Mandatory Fuse: Install a 150A-300A fuse (lead-acid) / 125% load current fuse (lithium) ≤30cm from the power source.
- Secondary Battery Wiring
Connect isolator’s “BAT2” or “Aux” port → secondary battery positive (same cable gauge).
Grounding Principle: Secondary battery negative → nearest metal frame/ground rod (vehicle chassis or grounding spike for stationary systems)
- Control System Activation
Vehicular: Wire isolator control line to ACC ignition signal (e.g., cigarette lighter fuse slot).
Stationary: Connect to manual switch OR auto-sensing module (engage ≥13.3V / disconnect ≤12.8V).
Always ground the isolator metal casing.
- Emergency Override (Optional)
Extend wires from isolator’s “Normally Open (NO)” terminals → momentary switch.
Press to force parallel connection during primary power failure.
FAQ about Battery isolator
Difference between battery isolator and voltage-sensitive relay (VSR)
A battery isolator controls current flow to protect batteries in dual systems. A VSR is a type of isolator. It connects and disconnects automatically based on voltage levels. For example, it connects at 13.3V or higher and disconnects at 12.8V or lower.
What is the Best battery isolator for an RV?
For RVs, a high-current relay-based isolator (150A+) with automatic voltage sensing is best. It protects the starter battery and simplifies circuit design.

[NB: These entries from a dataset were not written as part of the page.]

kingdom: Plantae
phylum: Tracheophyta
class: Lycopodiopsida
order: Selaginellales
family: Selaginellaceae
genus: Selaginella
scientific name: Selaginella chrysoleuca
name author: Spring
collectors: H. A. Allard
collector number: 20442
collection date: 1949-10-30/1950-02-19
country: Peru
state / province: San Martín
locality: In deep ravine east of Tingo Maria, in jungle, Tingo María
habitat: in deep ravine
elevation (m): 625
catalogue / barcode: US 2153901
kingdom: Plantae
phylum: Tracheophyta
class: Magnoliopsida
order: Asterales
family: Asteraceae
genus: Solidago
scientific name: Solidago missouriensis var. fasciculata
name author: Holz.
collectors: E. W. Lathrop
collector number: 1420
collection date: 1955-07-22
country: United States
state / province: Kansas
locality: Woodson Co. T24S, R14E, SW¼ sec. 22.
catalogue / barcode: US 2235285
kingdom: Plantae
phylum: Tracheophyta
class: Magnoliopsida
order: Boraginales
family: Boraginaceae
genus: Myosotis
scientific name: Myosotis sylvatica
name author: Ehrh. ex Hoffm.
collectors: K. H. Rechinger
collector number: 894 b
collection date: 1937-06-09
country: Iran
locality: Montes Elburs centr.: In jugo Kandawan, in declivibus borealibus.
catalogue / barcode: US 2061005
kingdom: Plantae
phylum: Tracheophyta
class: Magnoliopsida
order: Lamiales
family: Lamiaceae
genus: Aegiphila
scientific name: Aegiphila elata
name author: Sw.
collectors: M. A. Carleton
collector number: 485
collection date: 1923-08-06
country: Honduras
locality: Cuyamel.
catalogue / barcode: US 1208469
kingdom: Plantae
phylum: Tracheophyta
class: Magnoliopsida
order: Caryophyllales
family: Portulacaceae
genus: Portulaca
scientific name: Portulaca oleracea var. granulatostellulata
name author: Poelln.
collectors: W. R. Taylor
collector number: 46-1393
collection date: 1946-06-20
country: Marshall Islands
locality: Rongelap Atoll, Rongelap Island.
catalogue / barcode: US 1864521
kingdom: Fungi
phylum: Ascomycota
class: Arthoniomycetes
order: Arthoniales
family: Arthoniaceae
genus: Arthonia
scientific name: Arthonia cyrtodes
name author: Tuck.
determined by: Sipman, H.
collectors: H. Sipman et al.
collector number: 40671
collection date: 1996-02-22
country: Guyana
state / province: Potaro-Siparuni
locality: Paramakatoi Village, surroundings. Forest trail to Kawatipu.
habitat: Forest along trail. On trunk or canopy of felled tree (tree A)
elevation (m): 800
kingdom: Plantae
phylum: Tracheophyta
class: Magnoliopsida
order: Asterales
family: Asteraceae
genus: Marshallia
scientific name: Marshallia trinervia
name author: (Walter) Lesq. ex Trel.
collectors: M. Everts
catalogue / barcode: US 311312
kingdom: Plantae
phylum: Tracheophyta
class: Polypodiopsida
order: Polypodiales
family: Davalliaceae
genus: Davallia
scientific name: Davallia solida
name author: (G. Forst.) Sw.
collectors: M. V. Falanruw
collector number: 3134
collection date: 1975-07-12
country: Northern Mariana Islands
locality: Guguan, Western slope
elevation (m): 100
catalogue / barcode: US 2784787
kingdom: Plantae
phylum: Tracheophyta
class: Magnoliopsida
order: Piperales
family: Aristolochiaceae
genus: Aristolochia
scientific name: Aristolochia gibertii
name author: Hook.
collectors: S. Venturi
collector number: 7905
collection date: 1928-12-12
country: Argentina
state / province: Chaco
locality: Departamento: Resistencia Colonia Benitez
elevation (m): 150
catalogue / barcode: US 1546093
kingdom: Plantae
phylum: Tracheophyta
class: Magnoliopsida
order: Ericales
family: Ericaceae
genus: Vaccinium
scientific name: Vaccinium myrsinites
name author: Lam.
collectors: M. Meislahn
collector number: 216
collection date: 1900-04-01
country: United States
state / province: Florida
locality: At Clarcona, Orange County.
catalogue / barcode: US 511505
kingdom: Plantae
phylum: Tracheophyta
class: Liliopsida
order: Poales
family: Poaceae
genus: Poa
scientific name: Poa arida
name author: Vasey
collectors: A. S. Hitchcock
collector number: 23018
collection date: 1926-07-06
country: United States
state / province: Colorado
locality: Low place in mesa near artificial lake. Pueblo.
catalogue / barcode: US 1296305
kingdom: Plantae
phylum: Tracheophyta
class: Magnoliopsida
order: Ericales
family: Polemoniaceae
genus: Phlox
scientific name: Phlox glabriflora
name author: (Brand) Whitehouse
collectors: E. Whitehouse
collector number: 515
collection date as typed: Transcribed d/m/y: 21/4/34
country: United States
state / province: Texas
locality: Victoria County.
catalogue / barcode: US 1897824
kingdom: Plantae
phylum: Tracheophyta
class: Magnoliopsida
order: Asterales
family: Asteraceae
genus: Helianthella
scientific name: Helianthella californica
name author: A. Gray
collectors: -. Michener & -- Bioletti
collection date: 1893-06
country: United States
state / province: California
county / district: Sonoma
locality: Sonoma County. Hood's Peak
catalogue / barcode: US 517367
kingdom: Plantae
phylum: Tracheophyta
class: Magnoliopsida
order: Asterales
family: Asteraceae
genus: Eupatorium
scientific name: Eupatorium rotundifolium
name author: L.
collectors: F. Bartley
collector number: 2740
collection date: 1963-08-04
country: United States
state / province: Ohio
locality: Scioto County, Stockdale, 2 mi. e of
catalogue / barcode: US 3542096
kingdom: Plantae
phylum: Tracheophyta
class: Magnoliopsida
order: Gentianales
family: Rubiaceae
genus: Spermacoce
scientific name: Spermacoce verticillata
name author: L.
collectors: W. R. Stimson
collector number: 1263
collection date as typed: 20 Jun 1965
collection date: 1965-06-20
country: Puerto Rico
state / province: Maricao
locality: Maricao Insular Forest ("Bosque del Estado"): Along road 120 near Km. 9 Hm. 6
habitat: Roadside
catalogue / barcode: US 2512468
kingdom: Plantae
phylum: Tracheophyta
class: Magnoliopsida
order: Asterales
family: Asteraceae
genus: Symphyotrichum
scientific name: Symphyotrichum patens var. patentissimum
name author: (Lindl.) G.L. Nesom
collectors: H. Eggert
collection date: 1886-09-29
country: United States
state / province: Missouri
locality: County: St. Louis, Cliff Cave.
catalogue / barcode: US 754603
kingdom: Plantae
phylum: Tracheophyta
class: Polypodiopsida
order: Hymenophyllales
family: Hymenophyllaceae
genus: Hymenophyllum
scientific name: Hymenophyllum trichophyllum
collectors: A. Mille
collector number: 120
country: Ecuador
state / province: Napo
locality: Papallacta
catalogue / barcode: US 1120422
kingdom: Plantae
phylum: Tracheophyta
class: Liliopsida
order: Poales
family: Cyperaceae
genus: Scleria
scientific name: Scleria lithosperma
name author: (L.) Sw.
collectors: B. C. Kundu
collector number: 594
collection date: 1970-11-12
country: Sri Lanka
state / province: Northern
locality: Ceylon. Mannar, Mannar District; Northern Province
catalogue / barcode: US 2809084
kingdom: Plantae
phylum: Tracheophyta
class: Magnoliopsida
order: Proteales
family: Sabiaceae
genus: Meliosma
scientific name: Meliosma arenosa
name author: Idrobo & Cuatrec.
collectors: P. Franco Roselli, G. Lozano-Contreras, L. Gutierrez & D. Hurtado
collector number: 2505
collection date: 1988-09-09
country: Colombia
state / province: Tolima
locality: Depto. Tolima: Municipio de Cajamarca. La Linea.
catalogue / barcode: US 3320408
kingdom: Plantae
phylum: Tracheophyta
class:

Battery Isolator vs. Battery Splitter
A battery isolator stops simultaneous discharge. It keeps batteries separate for protection. A battery splitter connects batteries in parallel but lacks these safeguards.
Should the battery isolator be on positive or negative?
Battery isolators are installed at the positive terminal for safer and more convenient use. The device does not carry high-voltage electricity after disconnecting the positive terminal, avoiding the risk of electric shock.
Can a Battery Isolator Prevent Theft?
The battery isolator itself does not have an anti-theft function, but it can assist in anti-theft. Firstly, cut-off power isolators reduce the value of theft. Without matching devices, the battery is hard to resell. Secondly, the isolator’s complex structure delays the theft process. Thirdly, the isolator is connected to an anti-theft device to form an anti-theft system, such as an alarm and GPS positioning.